Prompt: Produce an exact transcription of the listing below, omitting the pictures.

(Saved data entries)
START

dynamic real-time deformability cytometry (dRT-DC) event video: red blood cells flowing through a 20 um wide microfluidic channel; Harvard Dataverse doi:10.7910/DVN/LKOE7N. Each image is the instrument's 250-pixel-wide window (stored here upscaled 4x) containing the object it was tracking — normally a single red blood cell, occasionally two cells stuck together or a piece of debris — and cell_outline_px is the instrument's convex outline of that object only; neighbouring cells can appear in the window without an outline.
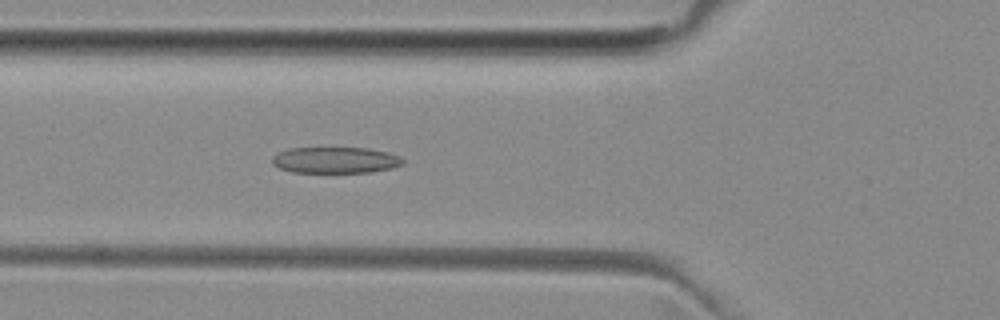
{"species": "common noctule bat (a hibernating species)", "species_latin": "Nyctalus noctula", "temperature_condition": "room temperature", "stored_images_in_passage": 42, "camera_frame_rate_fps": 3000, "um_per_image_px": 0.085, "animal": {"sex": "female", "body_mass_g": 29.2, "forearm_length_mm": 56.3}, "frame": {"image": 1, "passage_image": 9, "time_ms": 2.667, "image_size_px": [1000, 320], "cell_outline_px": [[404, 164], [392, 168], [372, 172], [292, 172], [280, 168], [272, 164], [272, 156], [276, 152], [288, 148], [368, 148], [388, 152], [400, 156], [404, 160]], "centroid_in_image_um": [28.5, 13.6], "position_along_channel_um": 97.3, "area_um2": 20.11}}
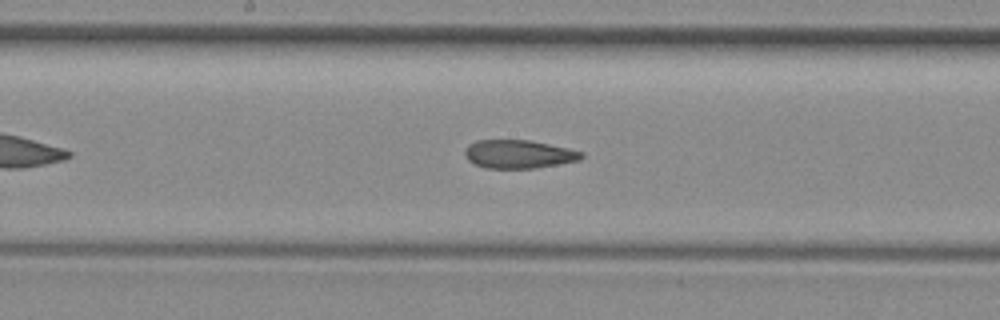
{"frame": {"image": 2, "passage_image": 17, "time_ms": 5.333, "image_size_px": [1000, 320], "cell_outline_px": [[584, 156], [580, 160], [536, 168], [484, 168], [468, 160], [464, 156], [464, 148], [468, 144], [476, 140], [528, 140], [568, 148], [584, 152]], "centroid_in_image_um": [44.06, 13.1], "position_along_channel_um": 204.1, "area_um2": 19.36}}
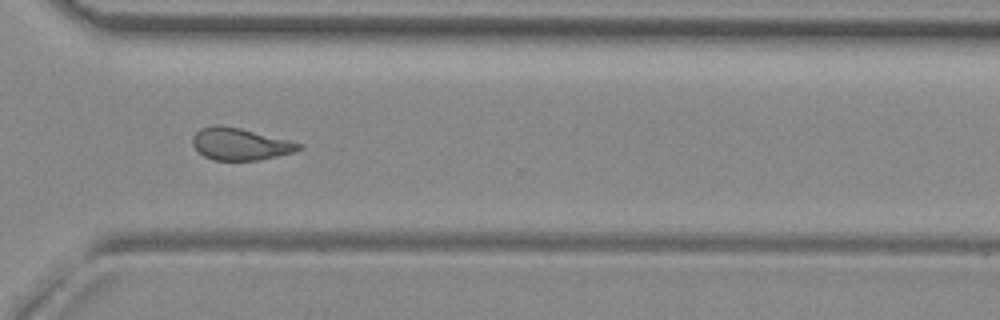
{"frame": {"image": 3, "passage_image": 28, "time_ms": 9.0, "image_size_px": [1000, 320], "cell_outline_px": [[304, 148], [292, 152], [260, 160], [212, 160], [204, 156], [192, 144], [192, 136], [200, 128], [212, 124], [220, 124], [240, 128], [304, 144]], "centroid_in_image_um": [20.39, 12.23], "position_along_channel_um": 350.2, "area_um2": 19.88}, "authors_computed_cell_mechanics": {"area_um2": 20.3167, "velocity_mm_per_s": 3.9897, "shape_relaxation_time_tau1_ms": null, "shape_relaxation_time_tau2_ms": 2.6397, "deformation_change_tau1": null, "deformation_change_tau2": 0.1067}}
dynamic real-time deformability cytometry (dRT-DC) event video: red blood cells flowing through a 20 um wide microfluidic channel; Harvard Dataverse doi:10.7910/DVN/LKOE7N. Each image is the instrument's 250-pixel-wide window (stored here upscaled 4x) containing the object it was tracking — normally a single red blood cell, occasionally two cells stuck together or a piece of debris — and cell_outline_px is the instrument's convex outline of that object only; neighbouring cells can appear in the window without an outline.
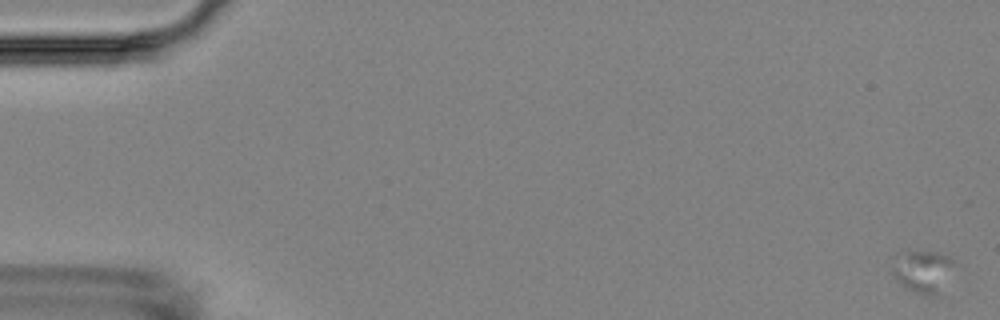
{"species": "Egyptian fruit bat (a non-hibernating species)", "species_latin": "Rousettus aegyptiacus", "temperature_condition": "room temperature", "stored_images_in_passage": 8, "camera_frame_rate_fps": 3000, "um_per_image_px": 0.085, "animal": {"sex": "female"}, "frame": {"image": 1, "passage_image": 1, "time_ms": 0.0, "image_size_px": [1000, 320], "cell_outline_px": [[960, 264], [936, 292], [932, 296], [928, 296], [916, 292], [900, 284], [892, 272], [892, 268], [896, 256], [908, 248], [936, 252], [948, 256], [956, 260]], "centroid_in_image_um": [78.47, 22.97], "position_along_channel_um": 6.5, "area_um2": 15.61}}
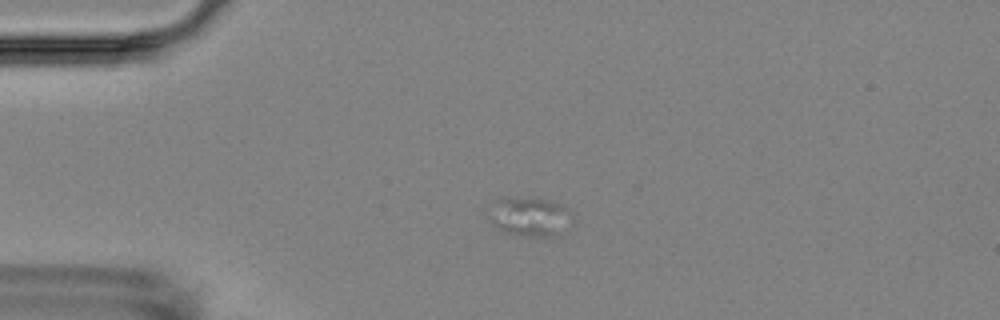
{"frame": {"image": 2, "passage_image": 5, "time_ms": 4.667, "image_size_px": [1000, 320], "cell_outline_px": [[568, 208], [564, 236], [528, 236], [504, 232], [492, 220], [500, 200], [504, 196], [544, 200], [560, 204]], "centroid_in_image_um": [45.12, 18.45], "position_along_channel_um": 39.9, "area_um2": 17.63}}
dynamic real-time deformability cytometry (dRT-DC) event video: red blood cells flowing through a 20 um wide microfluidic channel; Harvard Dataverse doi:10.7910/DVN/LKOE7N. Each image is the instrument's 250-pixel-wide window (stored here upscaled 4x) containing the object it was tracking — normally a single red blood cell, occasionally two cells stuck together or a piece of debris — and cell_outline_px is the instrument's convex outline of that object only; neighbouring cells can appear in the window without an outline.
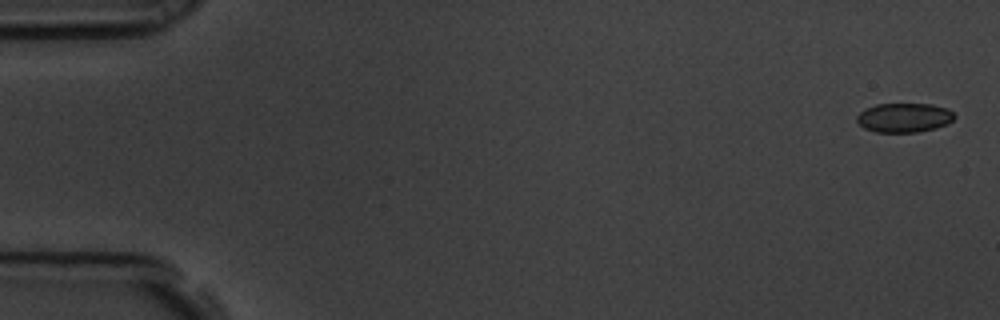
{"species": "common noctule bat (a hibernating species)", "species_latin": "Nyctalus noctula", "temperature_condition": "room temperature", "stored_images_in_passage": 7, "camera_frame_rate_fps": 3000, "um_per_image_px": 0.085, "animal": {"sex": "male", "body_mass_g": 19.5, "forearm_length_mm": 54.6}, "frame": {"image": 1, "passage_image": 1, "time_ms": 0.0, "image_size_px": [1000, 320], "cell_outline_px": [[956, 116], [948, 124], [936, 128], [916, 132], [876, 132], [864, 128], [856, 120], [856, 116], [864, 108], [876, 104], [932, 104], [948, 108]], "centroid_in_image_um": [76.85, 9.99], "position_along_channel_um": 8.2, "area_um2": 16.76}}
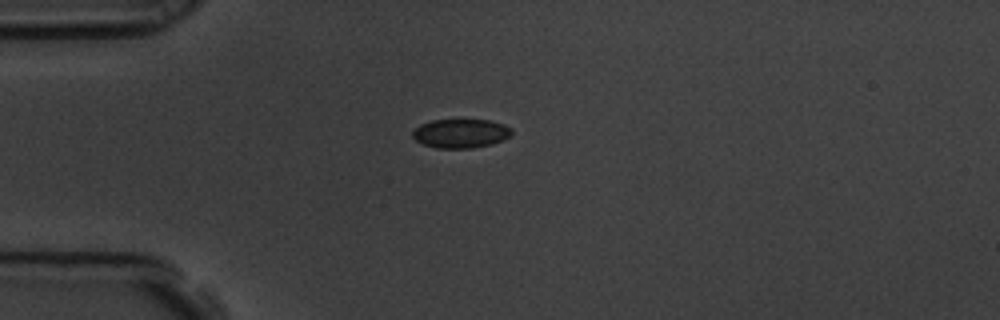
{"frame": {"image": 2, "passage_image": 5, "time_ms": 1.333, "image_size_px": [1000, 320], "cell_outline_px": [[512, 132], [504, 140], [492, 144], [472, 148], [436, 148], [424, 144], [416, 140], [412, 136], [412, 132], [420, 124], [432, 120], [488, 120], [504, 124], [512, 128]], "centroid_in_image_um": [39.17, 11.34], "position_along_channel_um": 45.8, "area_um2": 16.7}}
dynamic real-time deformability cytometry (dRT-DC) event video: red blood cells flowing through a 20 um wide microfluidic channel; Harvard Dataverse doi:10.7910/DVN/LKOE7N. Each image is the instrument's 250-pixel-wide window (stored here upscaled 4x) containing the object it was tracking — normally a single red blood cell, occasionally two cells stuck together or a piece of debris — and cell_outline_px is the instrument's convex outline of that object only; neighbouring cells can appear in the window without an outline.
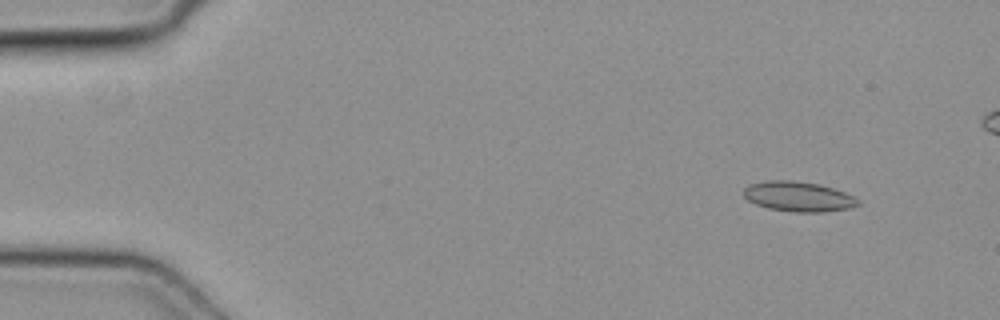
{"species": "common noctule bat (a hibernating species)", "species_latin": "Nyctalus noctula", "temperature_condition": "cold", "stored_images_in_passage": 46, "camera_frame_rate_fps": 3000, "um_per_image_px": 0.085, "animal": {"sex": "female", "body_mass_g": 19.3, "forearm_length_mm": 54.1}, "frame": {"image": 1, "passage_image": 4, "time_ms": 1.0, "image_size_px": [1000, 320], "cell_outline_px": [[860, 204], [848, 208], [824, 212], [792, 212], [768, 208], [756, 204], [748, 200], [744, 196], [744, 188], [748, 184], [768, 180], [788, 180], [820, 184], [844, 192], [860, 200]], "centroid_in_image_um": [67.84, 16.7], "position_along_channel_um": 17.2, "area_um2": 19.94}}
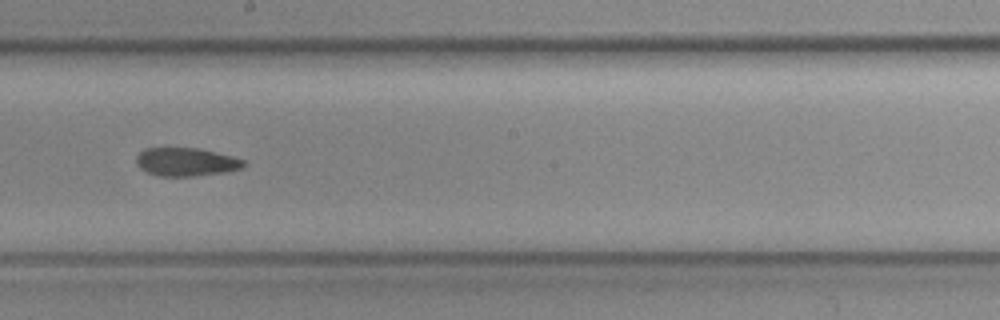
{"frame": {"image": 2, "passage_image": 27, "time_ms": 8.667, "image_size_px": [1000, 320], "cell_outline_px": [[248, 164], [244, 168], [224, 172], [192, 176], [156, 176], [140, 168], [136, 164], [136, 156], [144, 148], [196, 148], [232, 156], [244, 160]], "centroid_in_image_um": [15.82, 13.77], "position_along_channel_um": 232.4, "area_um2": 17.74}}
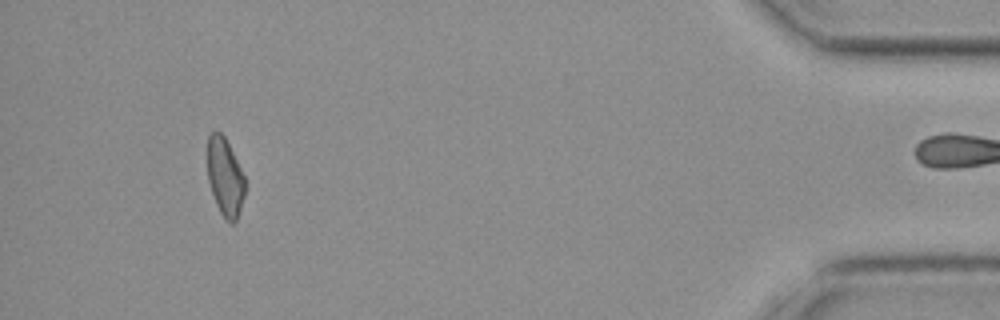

END

Task response:
dynamic real-time deformability cytometry (dRT-DC) event video: red blood cells flowing through a 20 um wide microfluidic channel; Harvard Dataverse doi:10.7910/DVN/LKOE7N. Each image is the instrument's 250-pixel-wide window (stored here upscaled 4x) containing the object it was tracking — normally a single red blood cell, occasionally two cells stuck together or a piece of debris — and cell_outline_px is the instrument's convex outline of that object only; neighbouring cells can appear in the window without an outline.
{"species": "common noctule bat (a hibernating species)", "species_latin": "Nyctalus noctula", "temperature_condition": "room temperature", "stored_images_in_passage": 42, "camera_frame_rate_fps": 3000, "um_per_image_px": 0.085, "animal": {"sex": "female", "body_mass_g": 29.2, "forearm_length_mm": 56.3}, "frame": {"image": 1, "passage_image": 9, "time_ms": 2.667, "image_size_px": [1000, 320], "cell_outline_px": [[404, 164], [392, 168], [372, 172], [292, 172], [280, 168], [272, 164], [272, 156], [276, 152], [288, 148], [368, 148], [388, 152], [400, 156], [404, 160]], "centroid_in_image_um": [28.5, 13.6], "position_along_channel_um": 97.3, "area_um2": 20.11}}
{"frame": {"image": 2, "passage_image": 17, "time_ms": 5.333, "image_size_px": [1000, 320], "cell_outline_px": [[584, 156], [580, 160], [536, 168], [484, 168], [468, 160], [464, 156], [464, 148], [468, 144], [476, 140], [528, 140], [568, 148], [584, 152]], "centroid_in_image_um": [44.06, 13.1], "position_along_channel_um": 204.1, "area_um2": 19.36}}
{"frame": {"image": 3, "passage_image": 28, "time_ms": 9.0, "image_size_px": [1000, 320], "cell_outline_px": [[304, 148], [292, 152], [260, 160], [212, 160], [204, 156], [192, 144], [192, 136], [200, 128], [212, 124], [220, 124], [240, 128], [304, 144]], "centroid_in_image_um": [20.39, 12.23], "position_along_channel_um": 350.2, "area_um2": 19.88}, "authors_computed_cell_mechanics": {"area_um2": 20.3167, "velocity_mm_per_s": 3.9897, "shape_relaxation_time_tau1_ms": null, "shape_relaxation_time_tau2_ms": 2.6397, "deformation_change_tau1": null, "deformation_change_tau2": 0.1067}}
dynamic real-time deformability cytometry (dRT-DC) event video: red blood cells flowing through a 20 um wide microfluidic channel; Harvard Dataverse doi:10.7910/DVN/LKOE7N. Each image is the instrument's 250-pixel-wide window (stored here upscaled 4x) containing the object it was tracking — normally a single red blood cell, occasionally two cells stuck together or a piece of debris — and cell_outline_px is the instrument's convex outline of that object only; neighbouring cells can appear in the window without an outline.
{"species": "Egyptian fruit bat (a non-hibernating species)", "species_latin": "Rousettus aegyptiacus", "temperature_condition": "room temperature", "stored_images_in_passage": 8, "camera_frame_rate_fps": 3000, "um_per_image_px": 0.085, "animal": {"sex": "female"}, "frame": {"image": 1, "passage_image": 1, "time_ms": 0.0, "image_size_px": [1000, 320], "cell_outline_px": [[960, 264], [936, 292], [932, 296], [928, 296], [916, 292], [900, 284], [892, 272], [892, 268], [896, 256], [908, 248], [936, 252], [948, 256], [956, 260]], "centroid_in_image_um": [78.47, 22.97], "position_along_channel_um": 6.5, "area_um2": 15.61}}
{"frame": {"image": 2, "passage_image": 5, "time_ms": 4.667, "image_size_px": [1000, 320], "cell_outline_px": [[568, 208], [564, 236], [528, 236], [504, 232], [492, 220], [500, 200], [504, 196], [544, 200], [560, 204]], "centroid_in_image_um": [45.12, 18.45], "position_along_channel_um": 39.9, "area_um2": 17.63}}
dynamic real-time deformability cytometry (dRT-DC) event video: red blood cells flowing through a 20 um wide microfluidic channel; Harvard Dataverse doi:10.7910/DVN/LKOE7N. Each image is the instrument's 250-pixel-wide window (stored here upscaled 4x) containing the object it was tracking — normally a single red blood cell, occasionally two cells stuck together or a piece of debris — and cell_outline_px is the instrument's convex outline of that object only; neighbouring cells can appear in the window without an outline.
{"species": "common noctule bat (a hibernating species)", "species_latin": "Nyctalus noctula", "temperature_condition": "room temperature", "stored_images_in_passage": 7, "camera_frame_rate_fps": 3000, "um_per_image_px": 0.085, "animal": {"sex": "male", "body_mass_g": 19.5, "forearm_length_mm": 54.6}, "frame": {"image": 1, "passage_image": 1, "time_ms": 0.0, "image_size_px": [1000, 320], "cell_outline_px": [[956, 116], [948, 124], [936, 128], [916, 132], [876, 132], [864, 128], [856, 120], [856, 116], [864, 108], [876, 104], [932, 104], [948, 108]], "centroid_in_image_um": [76.85, 9.99], "position_along_channel_um": 8.2, "area_um2": 16.76}}
{"frame": {"image": 2, "passage_image": 5, "time_ms": 1.333, "image_size_px": [1000, 320], "cell_outline_px": [[512, 132], [504, 140], [492, 144], [472, 148], [436, 148], [424, 144], [416, 140], [412, 136], [412, 132], [420, 124], [432, 120], [488, 120], [504, 124], [512, 128]], "centroid_in_image_um": [39.17, 11.34], "position_along_channel_um": 45.8, "area_um2": 16.7}}
dynamic real-time deformability cytometry (dRT-DC) event video: red blood cells flowing through a 20 um wide microfluidic channel; Harvard Dataverse doi:10.7910/DVN/LKOE7N. Each image is the instrument's 250-pixel-wide window (stored here upscaled 4x) containing the object it was tracking — normally a single red blood cell, occasionally two cells stuck together or a piece of debris — and cell_outline_px is the instrument's convex outline of that object only; neighbouring cells can appear in the window without an outline.
{"species": "common noctule bat (a hibernating species)", "species_latin": "Nyctalus noctula", "temperature_condition": "cold", "stored_images_in_passage": 46, "camera_frame_rate_fps": 3000, "um_per_image_px": 0.085, "animal": {"sex": "female", "body_mass_g": 19.3, "forearm_length_mm": 54.1}, "frame": {"image": 1, "passage_image": 4, "time_ms": 1.0, "image_size_px": [1000, 320], "cell_outline_px": [[860, 204], [848, 208], [824, 212], [792, 212], [768, 208], [756, 204], [748, 200], [744, 196], [744, 188], [748, 184], [768, 180], [788, 180], [820, 184], [844, 192], [860, 200]], "centroid_in_image_um": [67.84, 16.7], "position_along_channel_um": 17.2, "area_um2": 19.94}}
{"frame": {"image": 2, "passage_image": 27, "time_ms": 8.667, "image_size_px": [1000, 320], "cell_outline_px": [[248, 164], [244, 168], [224, 172], [192, 176], [156, 176], [140, 168], [136, 164], [136, 156], [144, 148], [196, 148], [232, 156], [244, 160]], "centroid_in_image_um": [15.82, 13.77], "position_along_channel_um": 232.4, "area_um2": 17.74}}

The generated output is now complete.